The problem:
Substitute "serie de conciertos" for "gira" and write out everything from the line containing "Noticias • ENE 13 / 2026" down to the end of the listing, with nothing else changed.

Source records
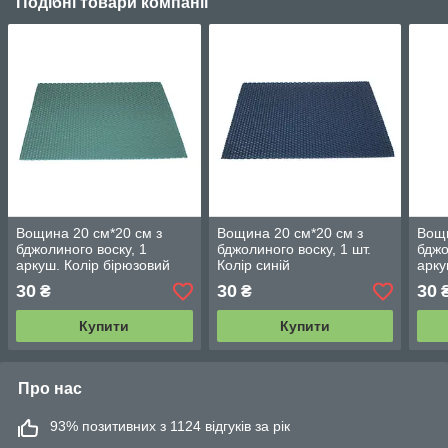
Подібні товари компанії
Вощина 20 см*20 см з
Вощина 20 см*20 см з
Вощи
бджолиного воску, 1
бджолиного воску, 1 шт.
бджо
аркуш. Колір бірюзовий
Колір синій
арку
30
30
30
₴
₴
Купити
Купити
Про нас
93% позитивних з 1124 відгуків за рік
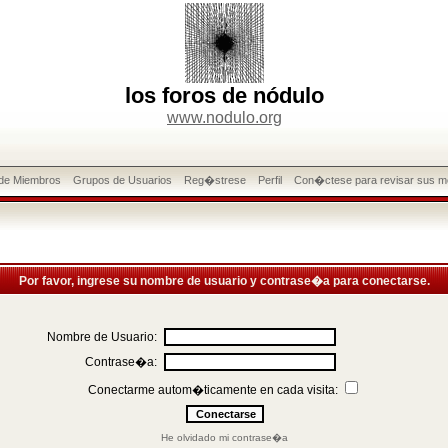
los foros de nódulo
www.nodulo.org
 de Miembros
Grupos de Usuarios
Reg�strese
Perfil
Con�ctese para revisar sus m
Por favor, ingrese su nombre de usuario y contrase�a para conectarse.
Nombre de Usuario:
Contrase�a:
Conectarme autom�ticamente en cada visita:
He olvidado mi contrase�a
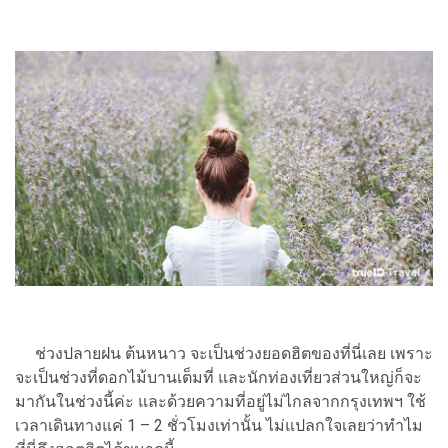
ช่วงปลายฝน ต้นหนาว จะเป็นช่วงยอดฮิตของที่นี่เลย เพราะ
จะเป็นช่วงที่ดอกไม้บานเต็มที่ และนักท่องเที่ยวส่วนใหญ่ก็จะ
มากันในช่วงนี้ค่ะ และด้วยความที่อยู่ไม่ไกลจากกรุงเทพฯ ใช้
เวลาเดินทางแค่ 1 – 2 ชั่วโมงเท่านั้น ไม่แปลกใจเลยว่าทำไม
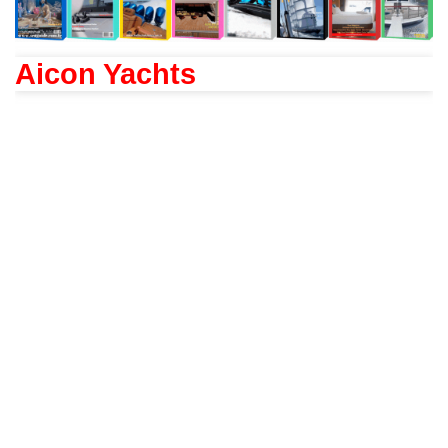
Aicon Yachts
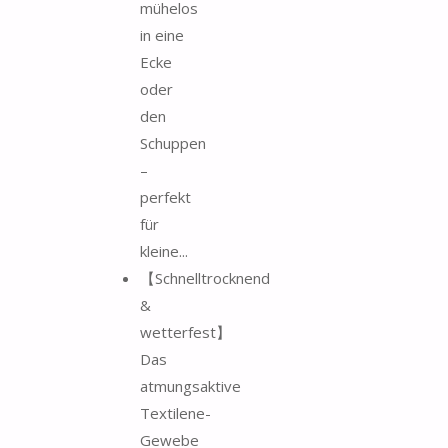
mühelos
in eine
Ecke
oder
den
Schuppen
–
perfekt
für
kleine...
【Schnelltrocknend
&
wetterfest】
Das
atmungsaktive
Textilene-
Gewebe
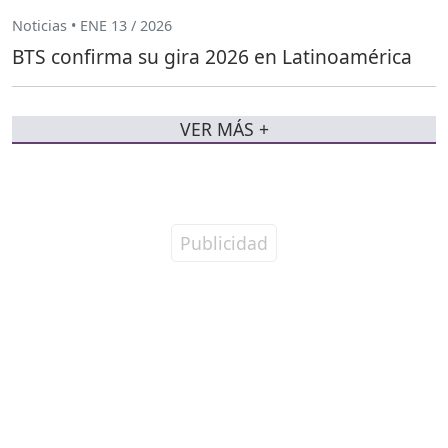
Noticias • ENE 13 / 2026
BTS confirma su gira 2026 en Latinoamérica
VER MÁS +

Task result:
Noticias • ENE 13 / 2026
BTS confirma su serie de conciertos 2026 en Latinoamérica
VER MÁS +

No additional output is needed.